▶ DOCUMENT SECTION:

# # # # #

Very well put Energy.



Valdez said:


> Thats true, but nv used 4 quadro fx 5800 4gb for this ray tracing demo @30fps. How much does it cost?
> Now the question is, how many rv770 needed for this ruby demo. 2, 3 or 4? Anyway it will cost much less.
> Which one looks better? Definitely Ruby.
> 
> ...



OMG do people read others' posts. Look at the few ones above yours, they have said it all. Ruby one looks better because they made it to look better. This one is an *I-N-TE-R-A-C-T-I-V-E  T-E-C-H-N-O-L-O-G-Y  D-E-M-O*. It's meant to show that 1920x1200 @ 30 fps can be done. Especially in ray-tracing textures don't matter as much as in rasterizers performance wise and same happens with many effects. This demo is lacking them because they were out of their scope, but they could add them with any significant performance penalty.

About the hardware, we don't know the one used by Ati, but those Quadros are nothing else than GTX cards. So in reality they just used 4 GTX280. Sure, they are more expensive than RV770 derivatives but not by that much and they are really doing a lot more work than on the Ruby demo.

And again, as many many many others have said it doesn't matter how it looks. What looks better real games or 3Dmark? 


Hint: 3Dmark is not interactive.

And about tesselation. Yeah they used tesselation and that is good, as it increases the detail level with minimal performnce penalty (compared to actual polyfons), but tesselation on the other hand very hardly adds details (and also very hardly can be animated), it just makes things smoother. And that's a very different thing. Nvidia demo demostrates that they can use 2 million of actual polygons that can be transformed and animated. The Ruby demo even if it had 10 million polys after the tesselation was applied doesn't mean anything special, as the 2 ones of the Nvidia demo are far more interesting from a real performance point of view.

# # # # #

▶ DATASET CONTENT:
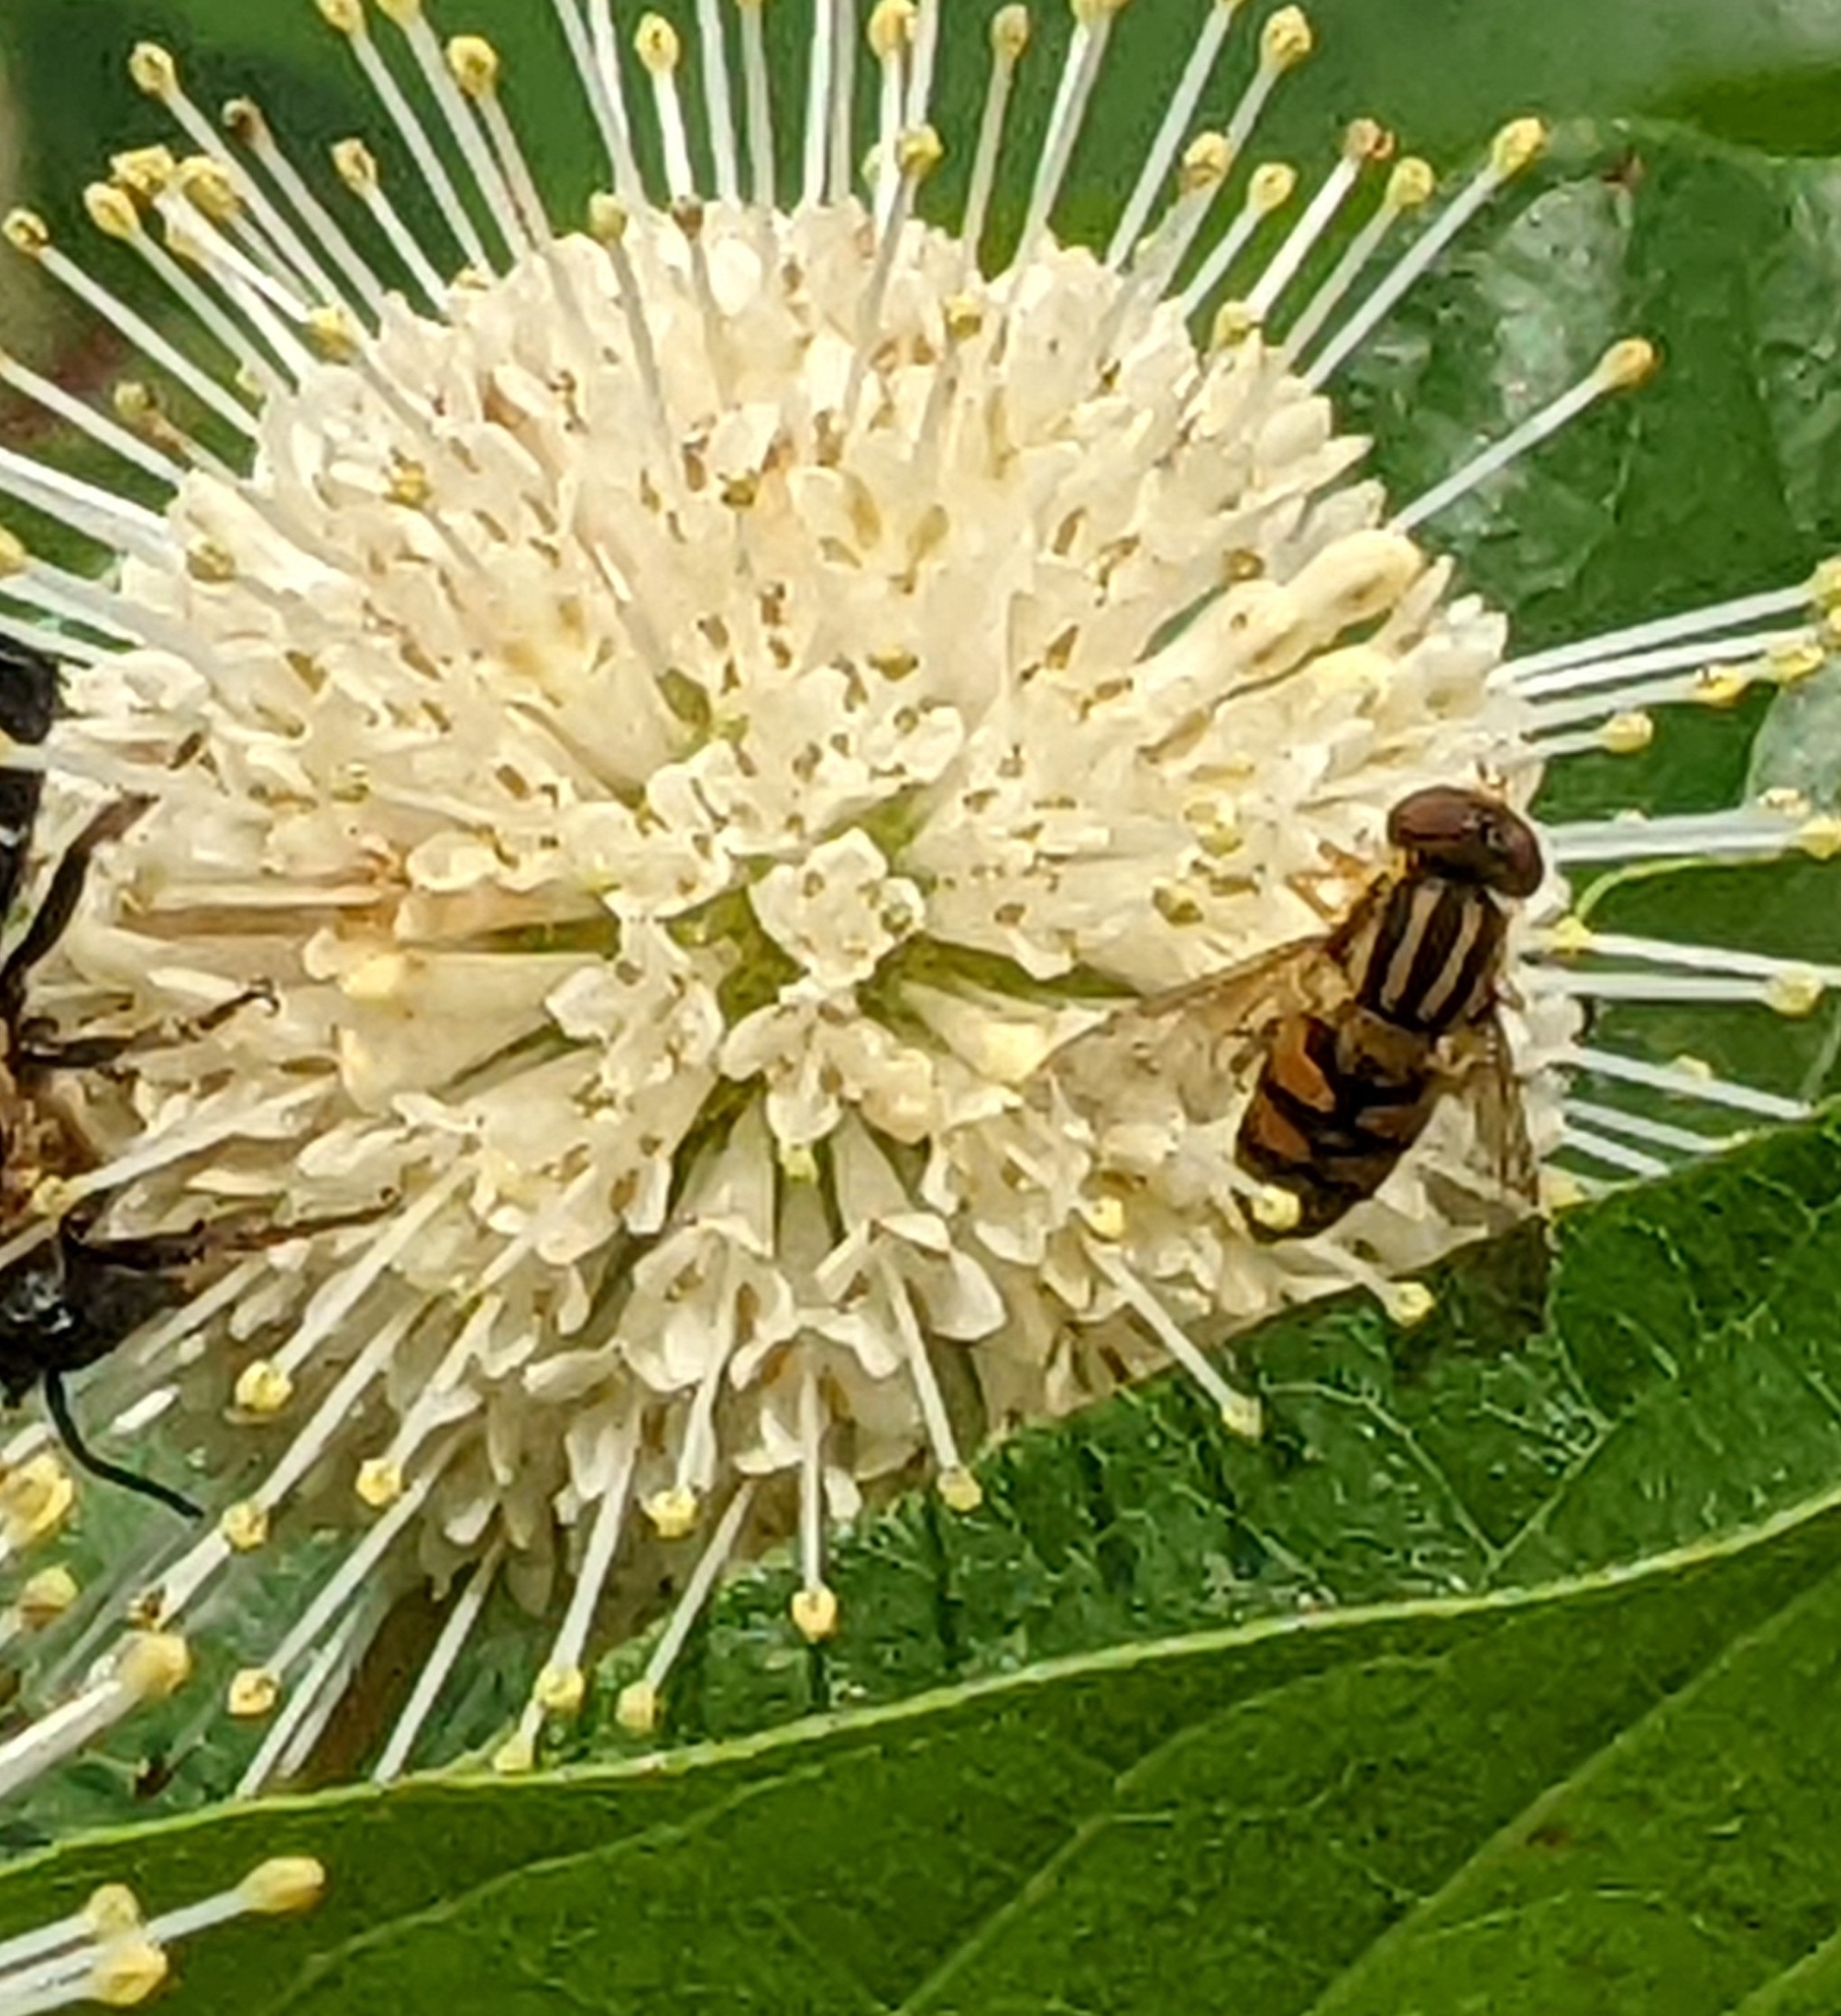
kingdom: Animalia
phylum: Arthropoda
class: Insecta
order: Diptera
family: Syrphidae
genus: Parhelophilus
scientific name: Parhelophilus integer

# # # # #

▶ TASK DIRECTIONS: Can you write out the forum post word for word from "About the hardware, we" to "games or 3Dmark?"?

▶ EXPECTED ANSWER:
About the hardware, we don't know the one used by Ati, but those Quadros are nothing else than GTX cards. So in reality they just used 4 GTX280. Sure, they are more expensive than RV770 derivatives but not by that much and they are really doing a lot more work than on the Ruby demo.

And again, as many many many others have said it doesn't matter how it looks. What looks better real games or 3Dmark?